Strangely, I have to strongly agree and disagree with Ronnie Liu , with regard to the history of the MCA and its 'betrayal' of the Chinese community, the Chinese education movement, etc.
I agree with Ronnie's argument that Umno, MCA and the MIC were created by the British because this was the only formula in order to perpetuate their strategic and commercial interests in Malaya. This is quite obvious. No colonial power would just leave their plantations, mines and trading houses, unless they are forced to do it like in Indonesia, Kenya or Vietnam.
But I would totally disagree with Liu's argument that due to the 'betrayal' of the MCA, the Chinese community and Chinese education have suffered in the last 50 years. One must be quite naive to agree with Lee Kuan Yew that all these years, the Umno-led BN government has been systematically marginalising the Chinese and other non-Malays. What is true this is what has actually happened to the Malays and Malay education in Singapore.
For instance, will LKY allow the Malays - or even the Indians - to form their own political parties and then join the PAP to form a coalition government rather than this Chinese-dominated PAP government where the position of the Malays are worse than the Indians?
I have always blamed Umno for not helping our Malay brethren in Singapore by insisting on a Lebanese formula in the government set up when Singapore was to be kicked out of Malaysia in 1965. Thus, since 1965, has there been another Malay president or a Malay senior minister, let alone deputy prime minister, defence minister or foreign minister in Singapore? I guess the only prominent Malay in Singapore now is the portrait on the Singapore dollar.
In so far as the Chinese in Malaysia are concerned, the DAP, by now, should have dissolved itself and joined Gerakan because the DAP has already achieved everything it was fighting for beyond any imagination.
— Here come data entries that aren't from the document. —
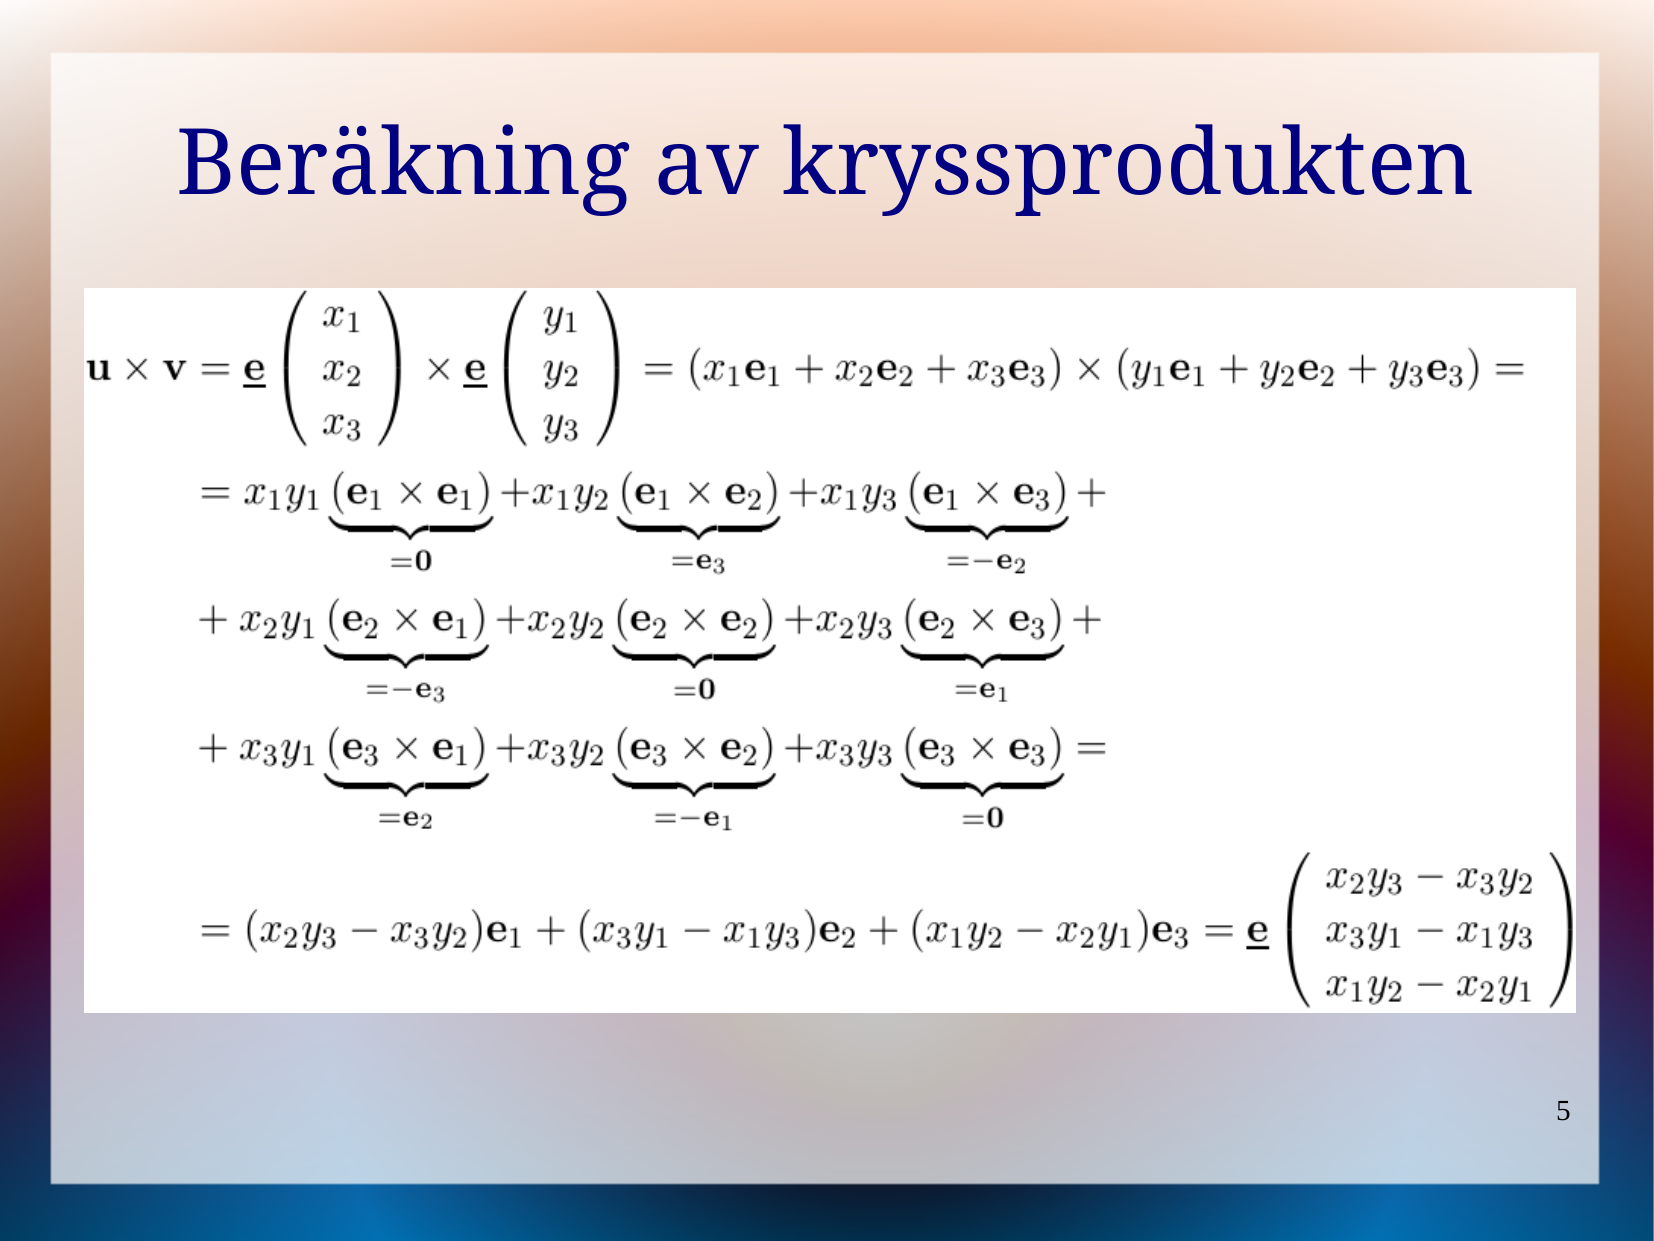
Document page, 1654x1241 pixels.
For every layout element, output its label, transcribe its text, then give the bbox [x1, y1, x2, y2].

picture [0, 0, 1654, 1241]
title Beräkning av kryssprodukten [82, 62, 1571, 255]
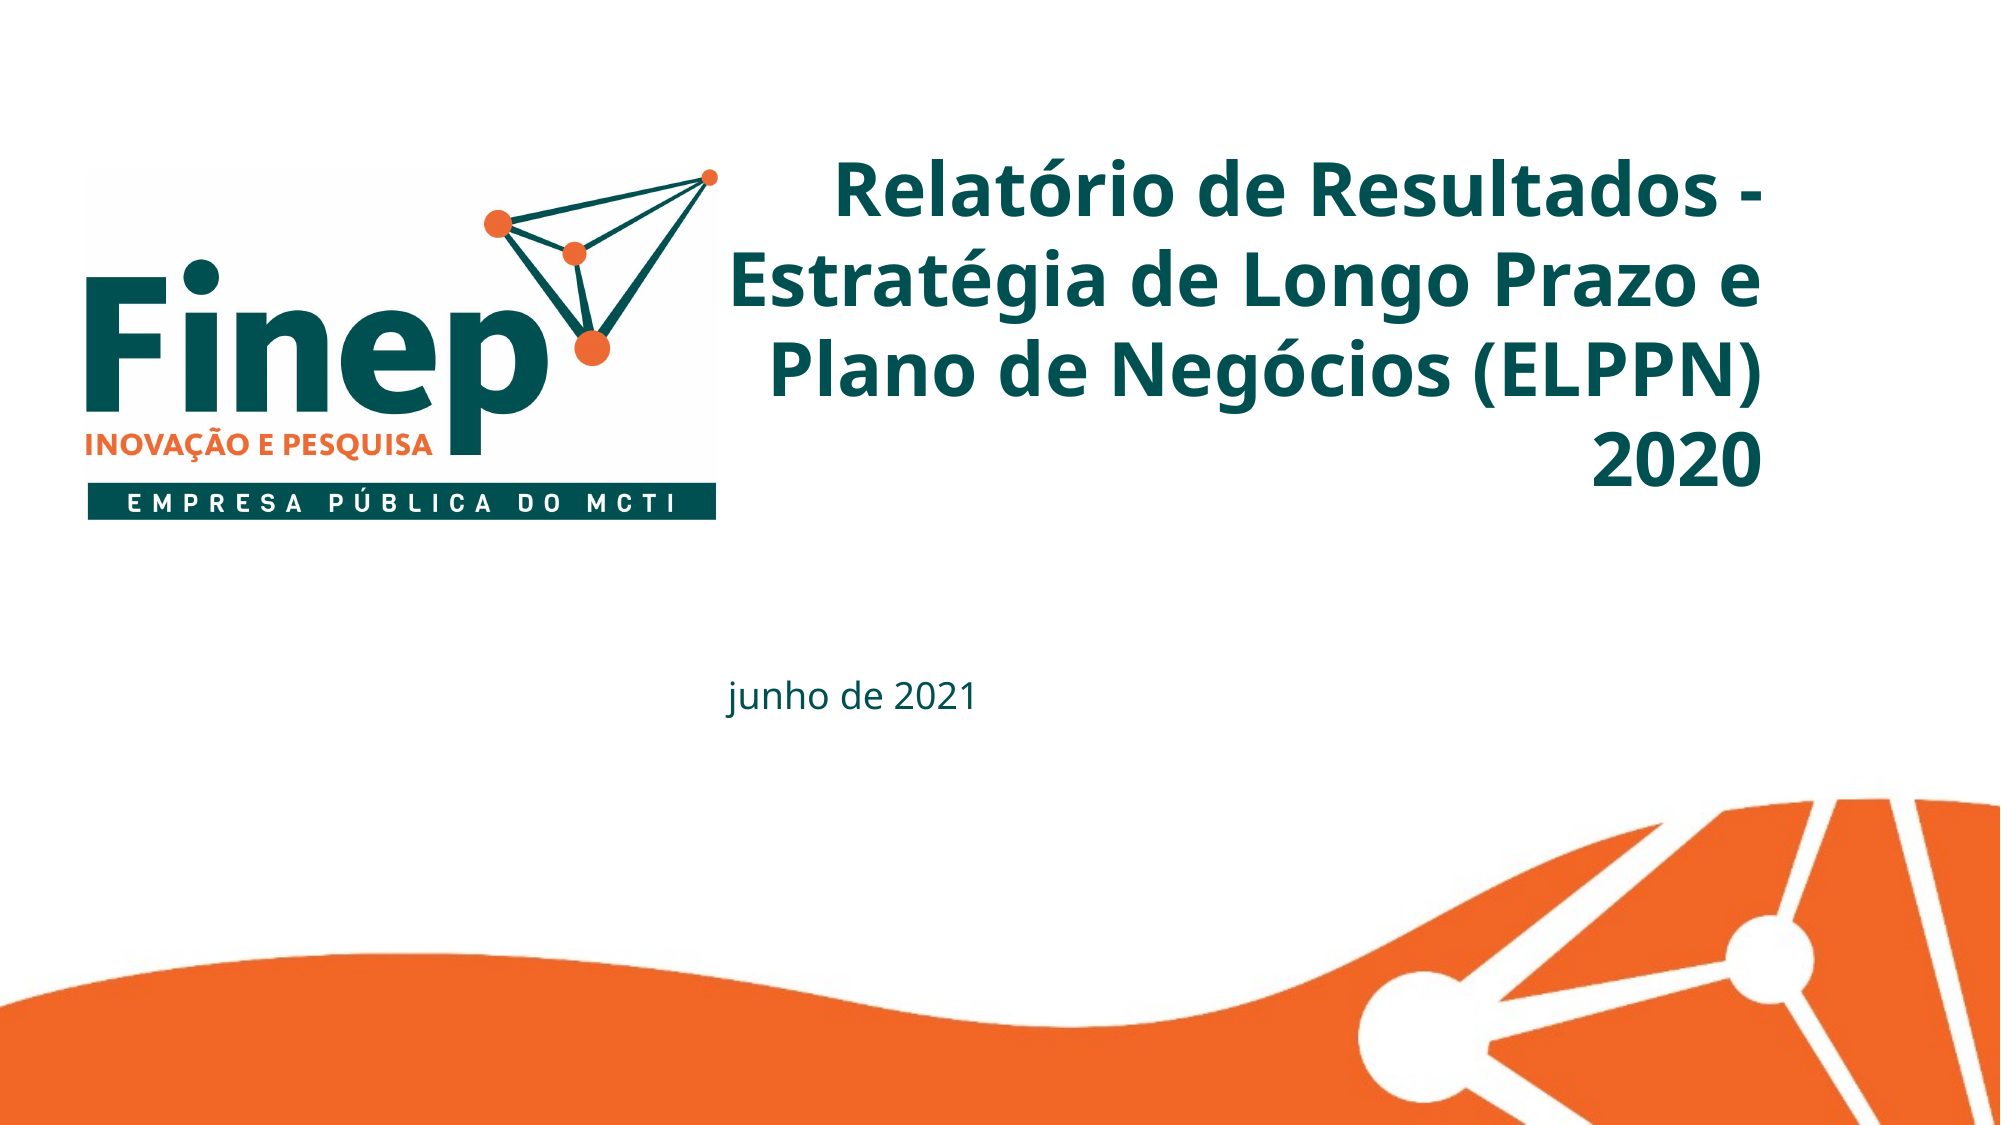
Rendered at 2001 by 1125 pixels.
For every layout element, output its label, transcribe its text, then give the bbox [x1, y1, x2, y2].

text_box junho de 2021 [712, 535, 1854, 854]
title Relatório de Resultados - Estratégia de Longo Prazo e Plano de Negócios (ELPPN) 2020 [712, 134, 1854, 453]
For instance, in terms of economic achievement, who is leading Malaysia's richest persons list?
As for education, Liu should go to the newsstands to see for himself whether the Chinese newspapers and periodicals are showing any signs of decline. Can Liu also tell me whether all the Chinese dialects - Cantonese, Hokkien, Toechew, Hakka, etc, in addition to Mandarin, are dying in Malaysia?
On the other hand, the Malays themselves, over the years, have become what I call language spastics. They can't speak their own (good quality) Bahasa Malaysia and at the same time indulge in trash English.